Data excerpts
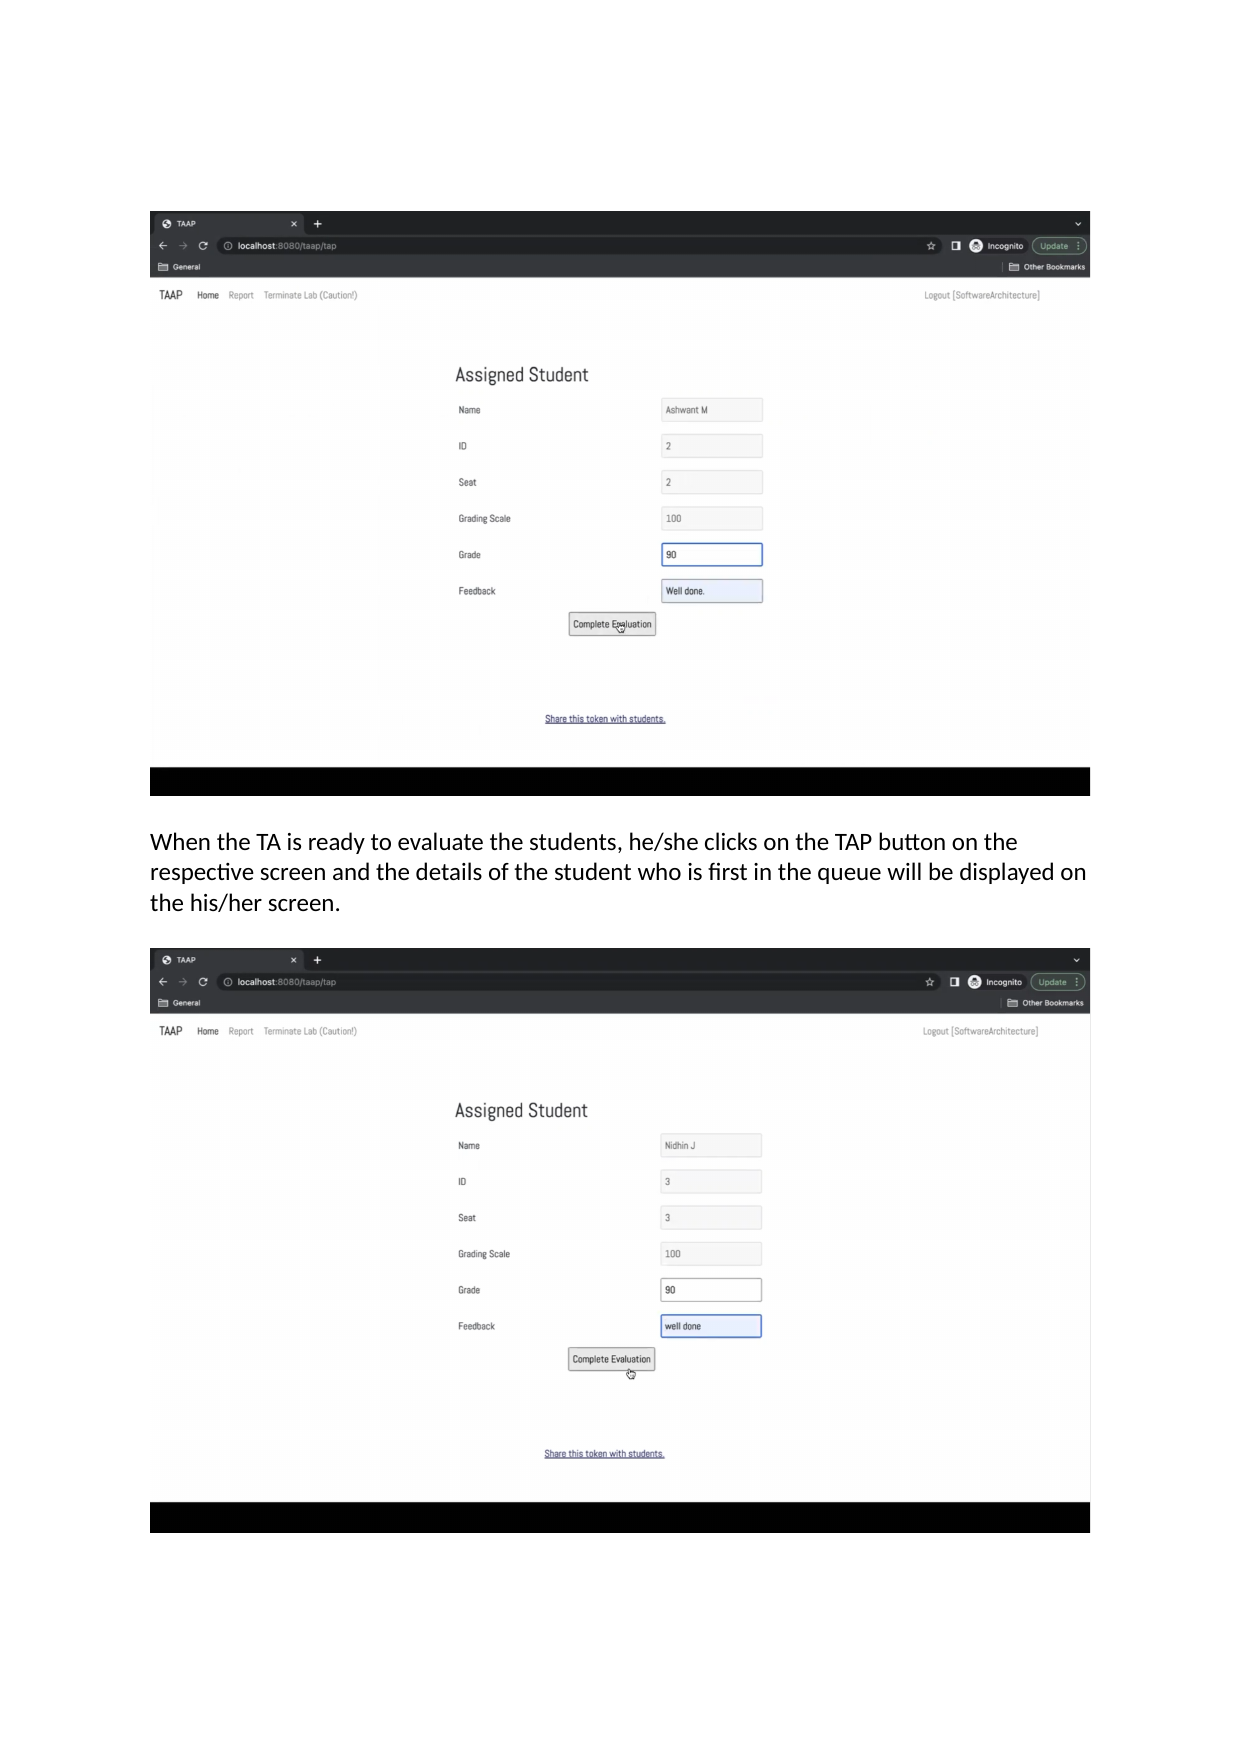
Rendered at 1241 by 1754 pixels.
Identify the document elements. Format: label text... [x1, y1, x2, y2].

text When the TA is ready to evaluate the students, he/she clicks on the TAP button on the respective screen and the details of the student who is first in the queue will be displayed on the his/her screen. [150, 826, 1090, 917]
picture [150, 211, 1091, 796]
picture [150, 948, 1091, 1533]
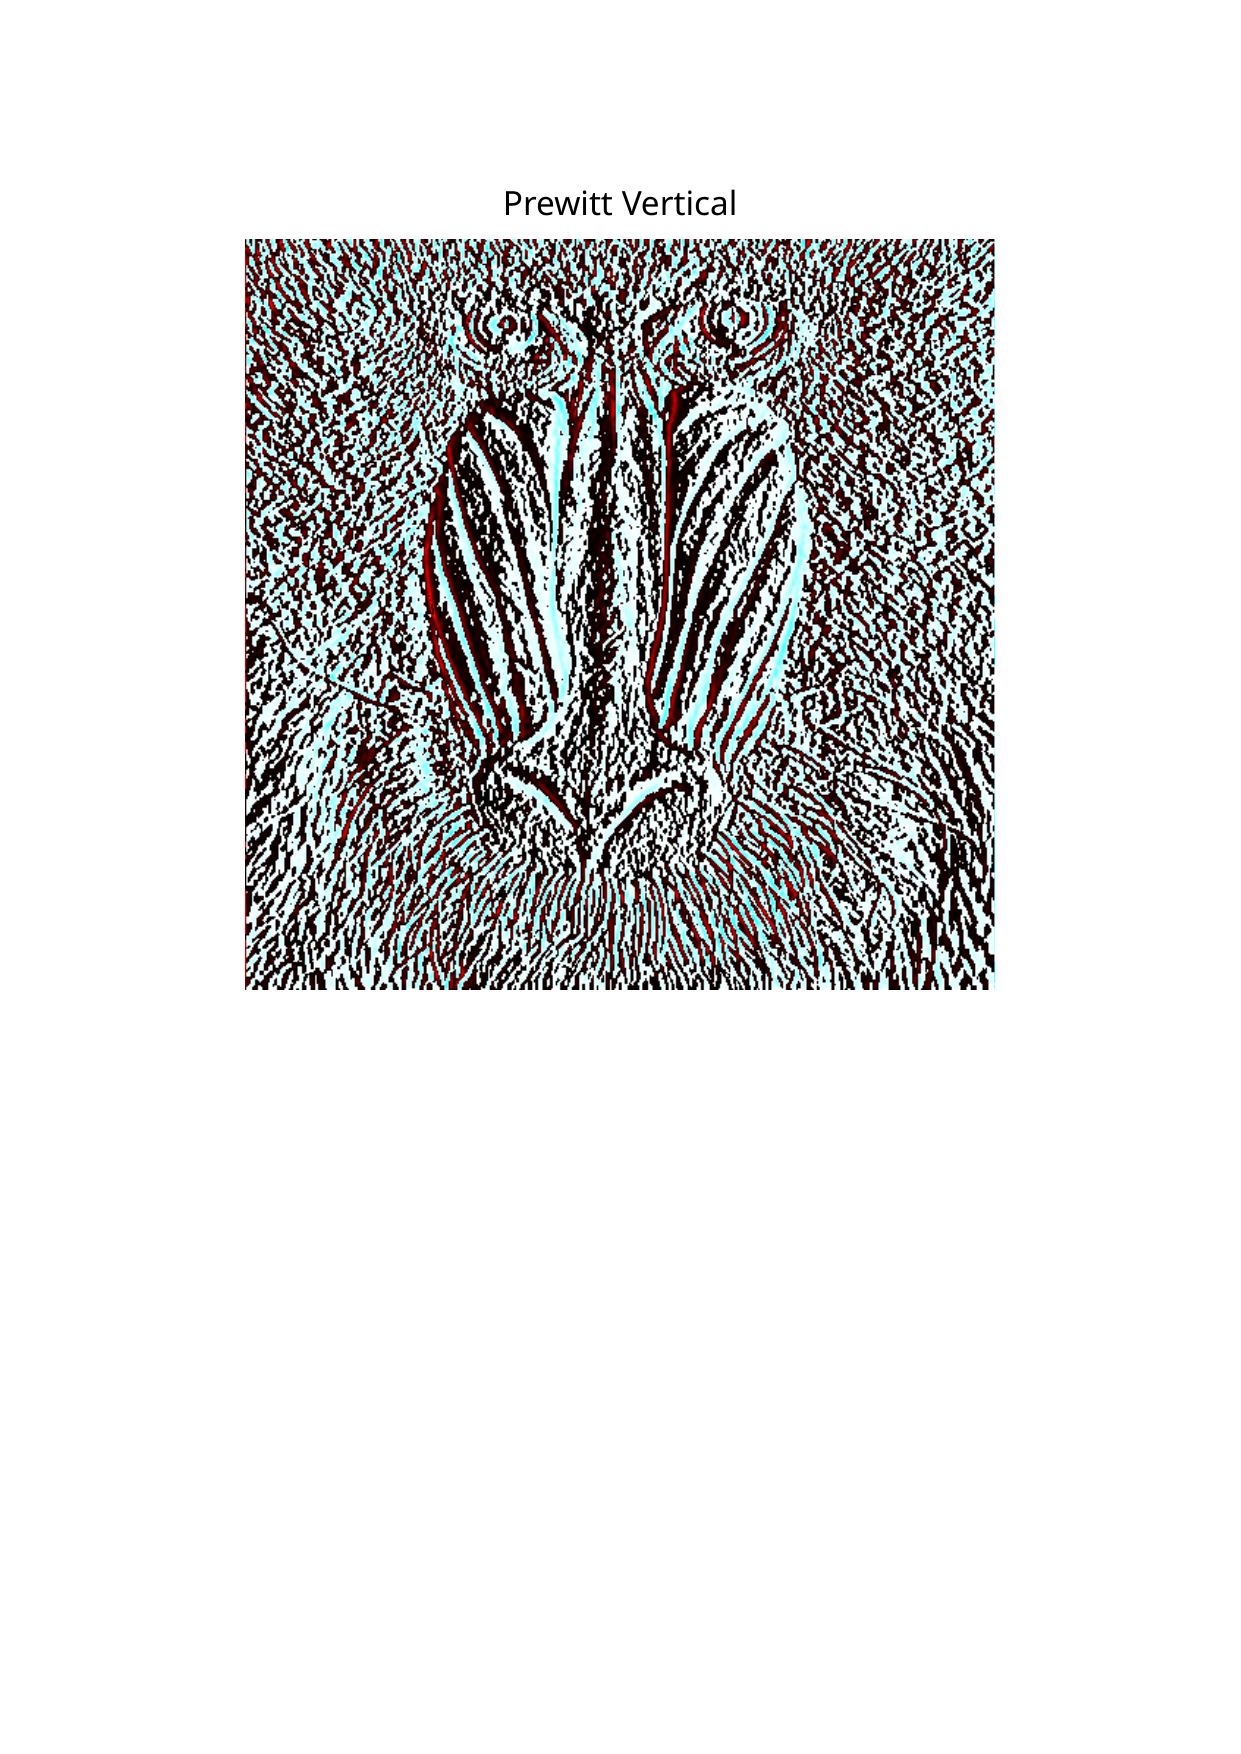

> [WHAT YOU HAVE TO DO]
Output the records exactly. Drop the images.

> [WRITTEN ANSWER]
Rendered at 1241 by 1754 pixels.
Identify the document elements. Format: label text... [x1, y1, x2, y2].

text When the TA is ready to evaluate the students, he/she clicks on the TAP button on the respective screen and the details of the student who is first in the queue will be displayed on the his/her screen. [150, 826, 1090, 917]
picture [150, 211, 1091, 796]
picture [150, 948, 1091, 1533]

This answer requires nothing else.